JOB ITEM A: In the text on time's arrow, what conference was the paper written for?
JOB ITEM B: Carry on the text on time's arrow past its last sentence.

╭─ TEXT

1) Cosmology, time's arrow, and that old double standard, by Huw Price, 26 pages, in LaTeX with 3 figures appended as postscript file, available as gr-qc/9310022. (Written for Time's Arrows Today Conference, UBC, Vancouver, June 1992; forthcoming in Savitt, S., ed., "Time's Arrows Today," Cambridge University Press, 1994.)
Why is the future different from the past? Because it hasn't happened yet? Well, sure, but that's not especially enlightening, in fact, it's downright circular. Unfortunately, a lot of work on the "arrow of time" is just as circular, only so erudite that it is hard to spot it! That's what this article takes some pains to clarify. I think I will be lazy and quote the beginning of the paper:
A century or so ago, Ludwig Boltzmann and others attempted to explain the temporal asymmetry of the second law of thermodynamics. The hard-won lesson of that endeavour - a lesson still commonly misunderstood - was that the real puzzle of thermodynamics lies not in the question why entropy increases with time, but in that as to why it was ever so low in the first place. To the extent that Boltzmann himself appreciated that this was the real issue, the best suggestion he had to offer was that the world as we know it is simply a product of a chance fluctuation into a state of very low entropy. (His statistical treatment of thermodynamics implied that although such states are extremely improbable, they are bound to occur occasionally, if the universe lasts a sufficiently long time.) This is a rather desperate solution to the problem of temporal asymmetry, howevet, and one of the great achievements of modern cosmology has been to offer us an alternative. It now appears that temporal asymmetry is cosmological in origin, a consequence of the fact that entropy is much lower than its theoretical maximum in the region of the Big Bang - i.e., in what we regard as the early stages of the universe.
The task of explaining temporal asymmetry thus becomes the task of explaining this condition of the early universe. In this paper I want to discuss some philosophical constraints on the search for such an explanation. In particular, I want to show that cosmologists who discuss these issues often make mistakes which are strikingly reminiscent of those which plagued the nineteenth century discussions of the statistical foundations of thermodynamics. The most common mistake is to fail to recognise that certain crucial arguments are blind to temporal direction, so that any conclusion they yield with respect to one temporal direction must apply with equal force with respect to the other. Thus writers on thermodynamics often failed to notice that the statistical arguments concerned are inherently insensitive to temporal direction, and hence unable to account for temporal asymmetry. And writers who did notice this mistake commonly fell for another: recognising the need to justify the double standard - the application of the arguments in question `towards the future' but not `towards the past' - they appealed to additional premisses, without noticing that in order to do the job, these additions must effectively embody the very temporal asymmetry which was problematic in the first place. To assume the uncorrelated nature of initial particle motions (or incoming `external influences'), for example, is simply to move the problem from one place to another. (It may look less mysterious as a result, but this is no real indication of progress. The fundamental lesson of these endeavours is that much of what needs to be explained about temporal asymmetry is so commonplace as to go almost unnoticed. In this area more than most, folk intuition is a very poor guide to explanatory priority.)

╰─
╭─ EXTRACTED INFORMATION

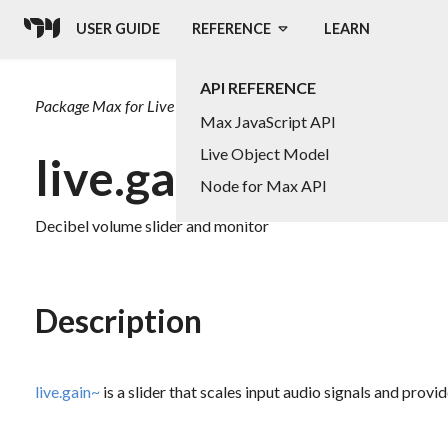
USER GUIDE
REFERENCE
LEARN
API REFERENCE
Package
Max for Live
Max JavaScript API
Live Object Model
live.gain~
Node for Max API
Decibel volume slider and monitor
Description
live.gain~
is a slider that scales input audio signals and provid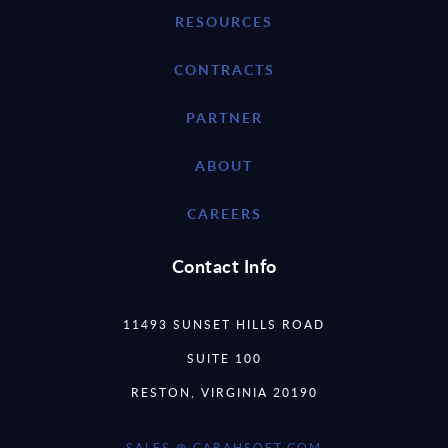
RESOURCES
CONTRACTS
PARTNER
ABOUT
CAREERS
Contact Info
11493 SUNSET HILLS ROAD
SUITE 100
RESTON, VIRGINIA 20190
SALES @ CARAHSOFT.COM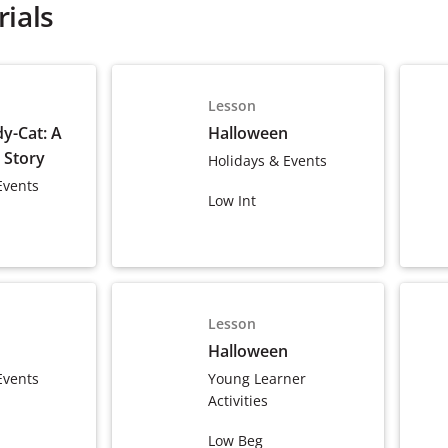
ials
Lesson
y-Cat: A
Halloween
 Story
Holidays & Events
Events
Low Int
Lesson
Halloween
Events
Young Learner
Activities
Low Beg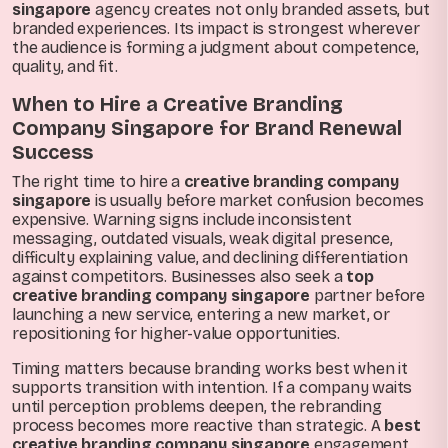
singapore
agency creates not only branded assets, but
branded experiences. Its impact is strongest wherever
the audience is forming a judgment about competence,
quality, and fit.
When to Hire a Creative Branding
Company Singapore for Brand Renewal
Success
The right time to hire a
creative branding company
singapore
is usually before market confusion becomes
expensive. Warning signs include inconsistent
messaging, outdated visuals, weak digital presence,
difficulty explaining value, and declining differentiation
against competitors. Businesses also seek a
top
creative branding company singapore
partner before
launching a new service, entering a new market, or
repositioning for higher-value opportunities.
Timing matters because branding works best when it
supports transition with intention. If a company waits
until perception problems deepen, the rebranding
process becomes more reactive than strategic. A
best
creative branding company singapore
engagement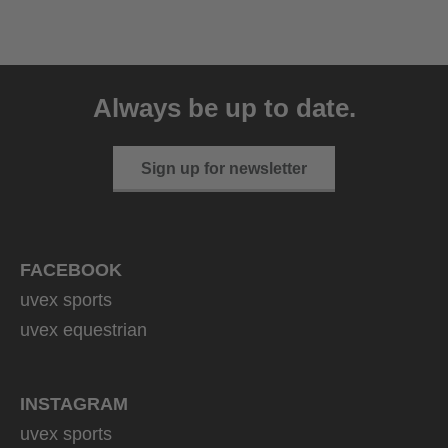
uvex resolution SL
129.95 € RRP
Always be up to date.
4 variants
Sign up for newsletter
FACEBOOK
uvex sports
uvex equestrian
INSTAGRAM
uvex sports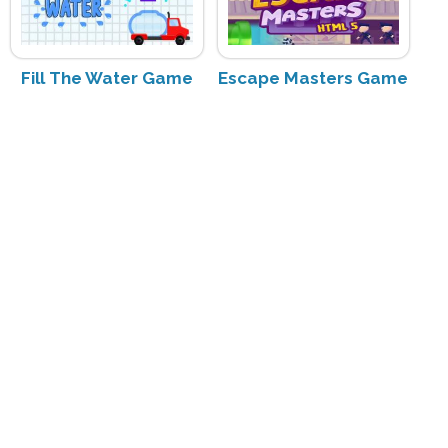
Fill The Water Game
Escape Masters Game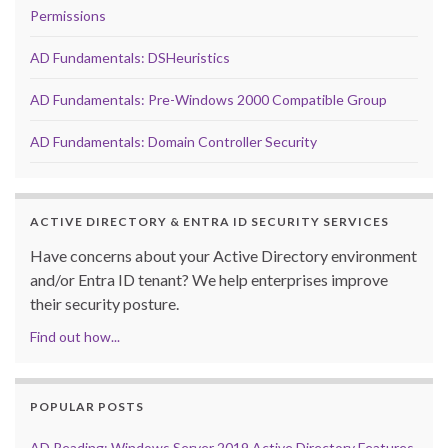
Permissions
AD Fundamentals: DSHeuristics
AD Fundamentals: Pre-Windows 2000 Compatible Group
AD Fundamentals: Domain Controller Security
ACTIVE DIRECTORY & ENTRA ID SECURITY SERVICES
Have concerns about your Active Directory environment
and/or Entra ID tenant? We help enterprises improve
their security posture.
Find out how...
POPULAR POSTS
AD Reading: Windows Server 2019 Active Directory Features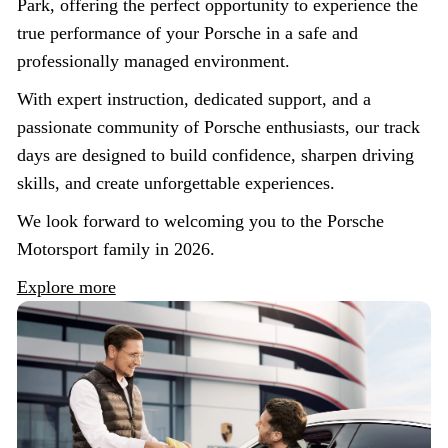
Park, offering the perfect opportunity to experience the
true performance of your Porsche in a safe and
professionally managed environment.
With expert instruction, dedicated support, and a
passionate community of Porsche enthusiasts, our track
days are designed to build confidence, sharpen driving
skills, and create unforgettable experiences.
We look forward to welcoming you to the Porsche
Motorsport family in 2026.
Explore more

╰─

ANSWER AREA A: The Time's Arrows Today Conference at UBC, Vancouver, in June 1992.

ANSWER AREA B:
One of the main tasks of this paper is to show that mistakes of these kinds are widespread in modern cosmology, even in the work of some of the contemporary physicists who have been most concerned with the problem of the cosmological basis of temporal asymmetry - in the course of the paper we shall encounter illicit applications of a temporal double standard by Paul Davies, Stephen Hawking and Roger Penrose, among others. Interdisciplinary point- scoring is not the primary aim, of course: by drawing attention to these mistakes I hope to clarify the issue as to what would count as adequate cosmological explanation of temporal asymmetry.
I want to pay particular attention to the question as to whether it is possible to explain why entropy is low near the Big Bang without thereby demonstrating that it must be low near a Big Crunch, in the event that the universe recollapses. The suggestion that entropy might be low at both ends of the universe was made by Thomas Gold in the early 1960s. With a few notable exceptions, cosmologists do not appear to have taken Gold's hypothesis very seriously. Most appear to believe that it leads to absurdities or inconsistencies of some kind. However, I want to show that cosmologists interested in time asymmetry continue to fail to appreciate how little scope there is for an explanation of the low entropy Big Bang which does not commit us to the Gold universe. I also want criticise some of the objections that are raised to the Gold view, for these too often depend on a temporal double standard. And I want to discuss, briefly and rather speculatively, some issues that arise if we take the view seriously. (Could we observe a time-reversing future, for example?)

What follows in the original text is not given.